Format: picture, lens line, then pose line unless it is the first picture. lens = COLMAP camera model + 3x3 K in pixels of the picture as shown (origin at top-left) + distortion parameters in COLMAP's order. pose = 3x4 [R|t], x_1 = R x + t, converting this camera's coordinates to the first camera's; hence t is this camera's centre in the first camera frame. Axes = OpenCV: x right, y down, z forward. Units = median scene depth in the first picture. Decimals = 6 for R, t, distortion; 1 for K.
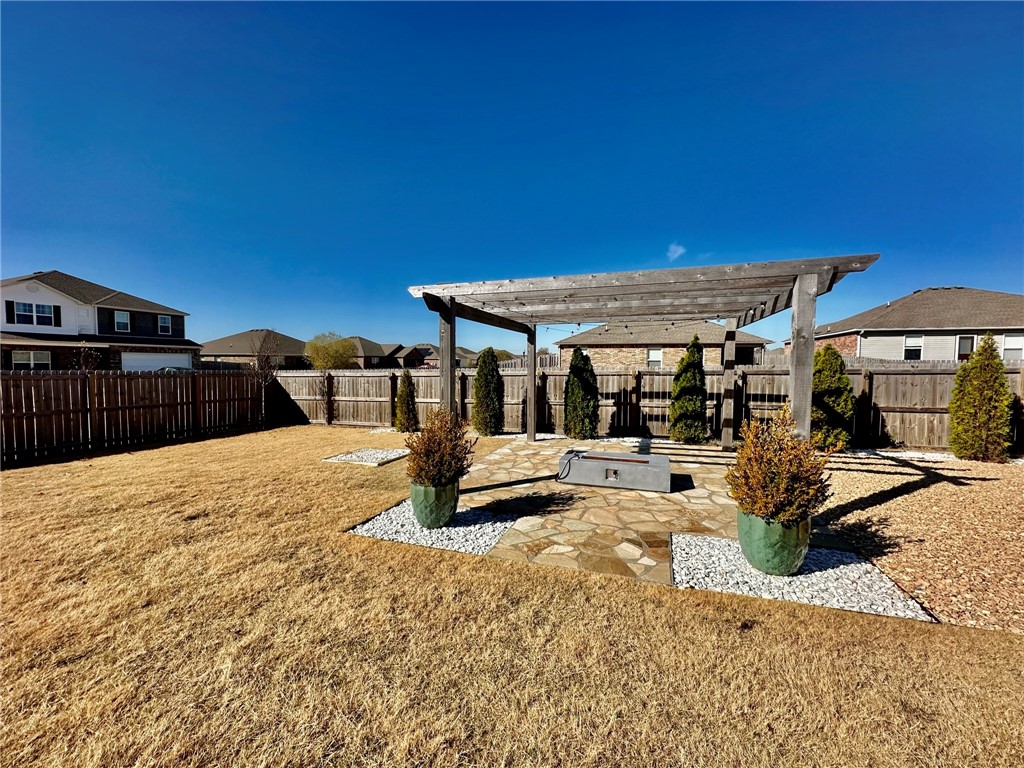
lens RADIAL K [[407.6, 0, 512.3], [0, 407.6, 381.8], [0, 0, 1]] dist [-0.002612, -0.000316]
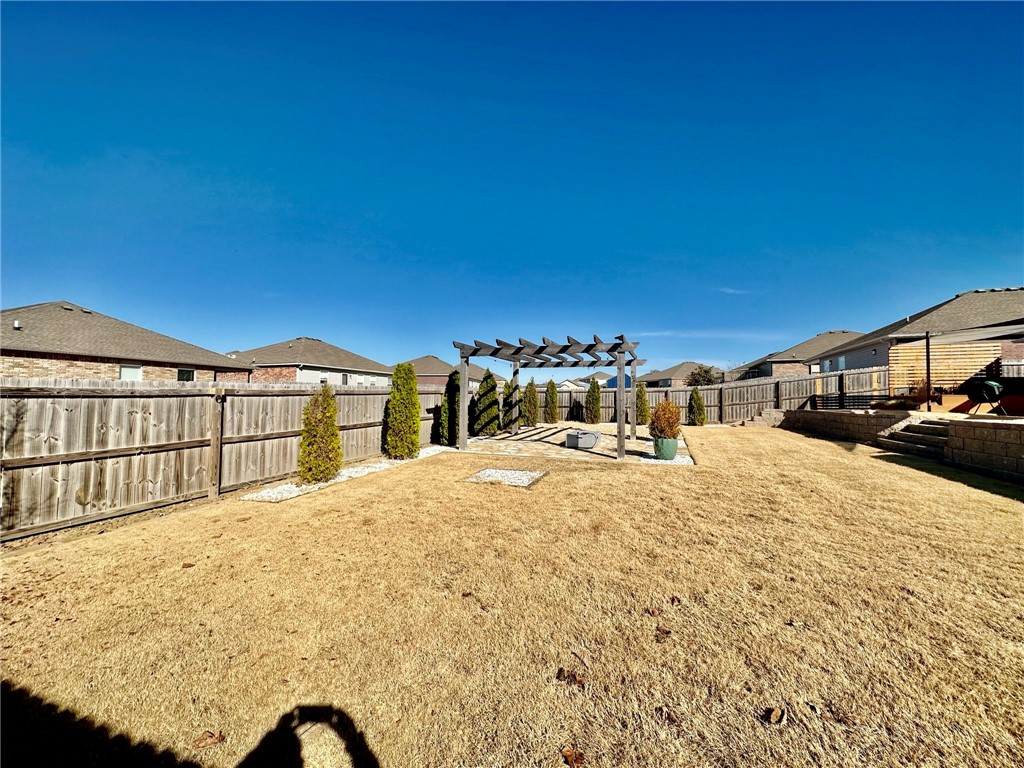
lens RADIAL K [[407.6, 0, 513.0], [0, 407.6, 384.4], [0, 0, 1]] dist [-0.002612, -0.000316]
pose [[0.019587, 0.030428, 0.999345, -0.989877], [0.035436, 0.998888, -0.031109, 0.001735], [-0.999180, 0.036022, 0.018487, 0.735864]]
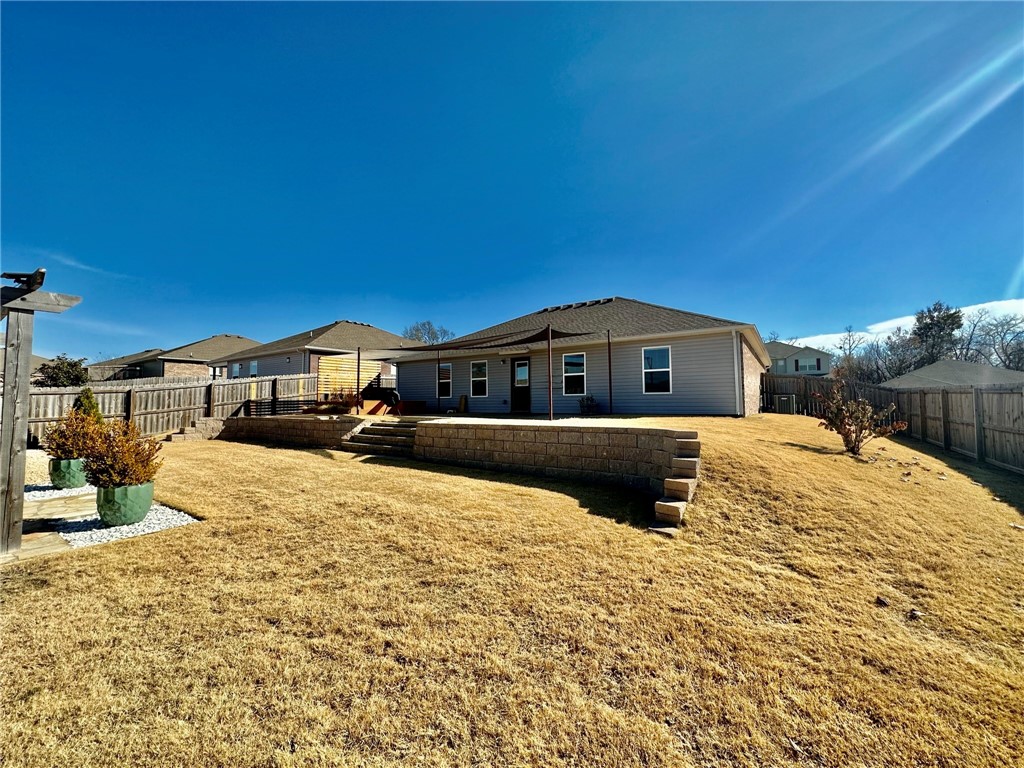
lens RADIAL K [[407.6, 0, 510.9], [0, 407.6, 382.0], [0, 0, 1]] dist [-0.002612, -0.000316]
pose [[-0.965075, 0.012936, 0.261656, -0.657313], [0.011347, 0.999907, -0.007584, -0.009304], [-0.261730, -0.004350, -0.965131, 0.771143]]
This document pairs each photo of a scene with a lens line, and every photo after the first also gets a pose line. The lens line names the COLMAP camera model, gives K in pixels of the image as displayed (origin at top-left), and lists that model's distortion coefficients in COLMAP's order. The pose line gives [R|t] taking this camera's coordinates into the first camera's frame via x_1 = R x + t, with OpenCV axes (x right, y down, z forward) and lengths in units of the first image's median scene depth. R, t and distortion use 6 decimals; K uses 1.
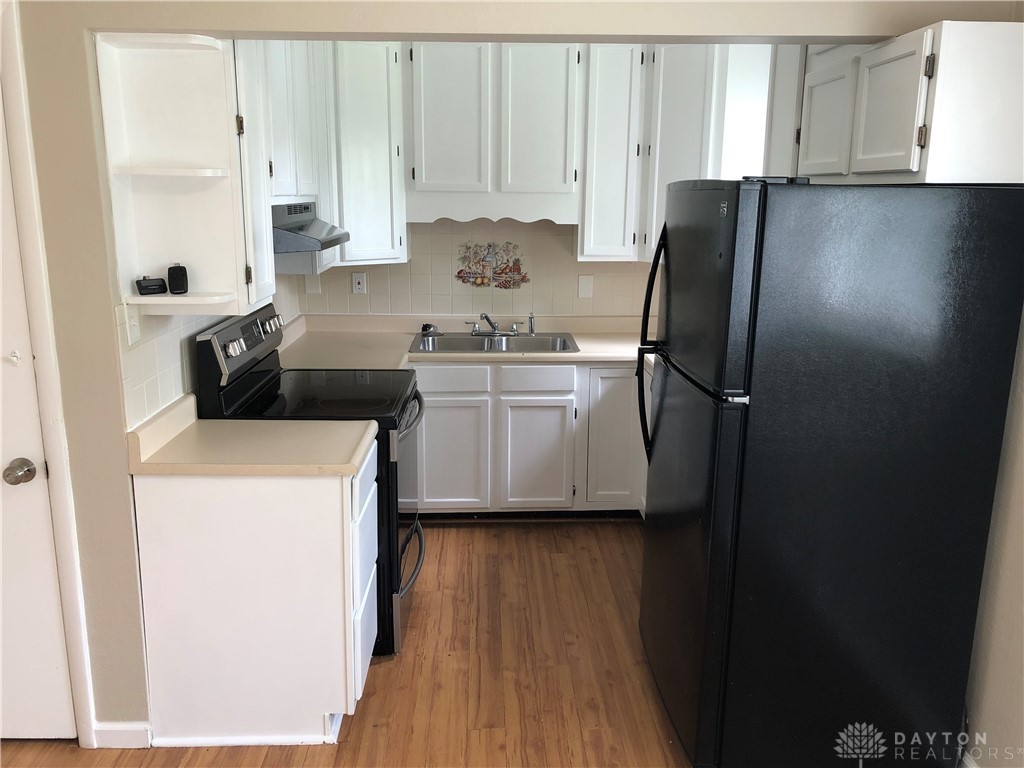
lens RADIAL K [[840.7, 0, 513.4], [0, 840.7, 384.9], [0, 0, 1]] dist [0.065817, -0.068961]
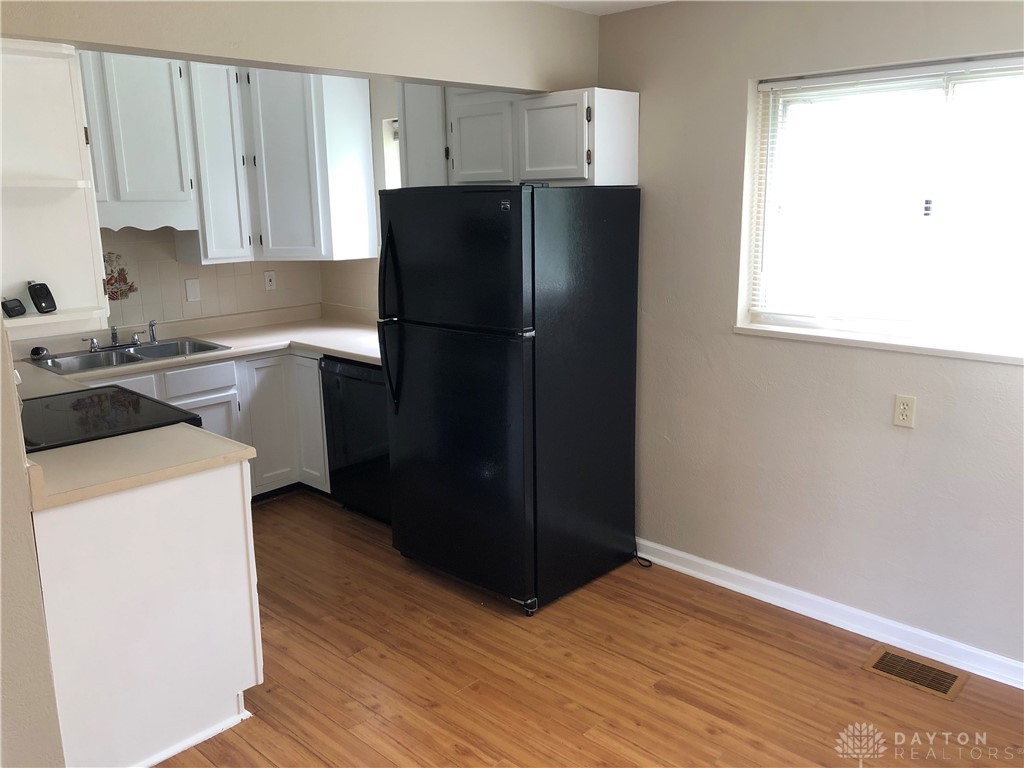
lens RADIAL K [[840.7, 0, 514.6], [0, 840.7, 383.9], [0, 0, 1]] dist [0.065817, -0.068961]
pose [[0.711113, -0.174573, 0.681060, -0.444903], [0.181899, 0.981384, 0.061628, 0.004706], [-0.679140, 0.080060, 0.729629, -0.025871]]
::::
Copy out the rows word for word, starting at the line that contains "This document pairs" and running through the final row, leaving out the pictures.

# Solution to this task
This document pairs each photo of a scene with a lens line, and every photo after the first also gets a pose line. The lens line names the COLMAP camera model, gives K in pixels of the image as displayed (origin at top-left), and lists that model's distortion coefficients in COLMAP's order. The pose line gives [R|t] taking this camera's coordinates into the first camera's frame via x_1 = R x + t, with OpenCV axes (x right, y down, z forward) and lengths in units of the first image's median scene depth. R, t and distortion use 6 decimals; K uses 1.
lens RADIAL K [[840.7, 0, 513.4], [0, 840.7, 384.9], [0, 0, 1]] dist [0.065817, -0.068961]
lens RADIAL K [[840.7, 0, 514.6], [0, 840.7, 383.9], [0, 0, 1]] dist [0.065817, -0.068961]
pose [[0.711113, -0.174573, 0.681060, -0.444903], [0.181899, 0.981384, 0.061628, 0.004706], [-0.679140, 0.080060, 0.729629, -0.025871]]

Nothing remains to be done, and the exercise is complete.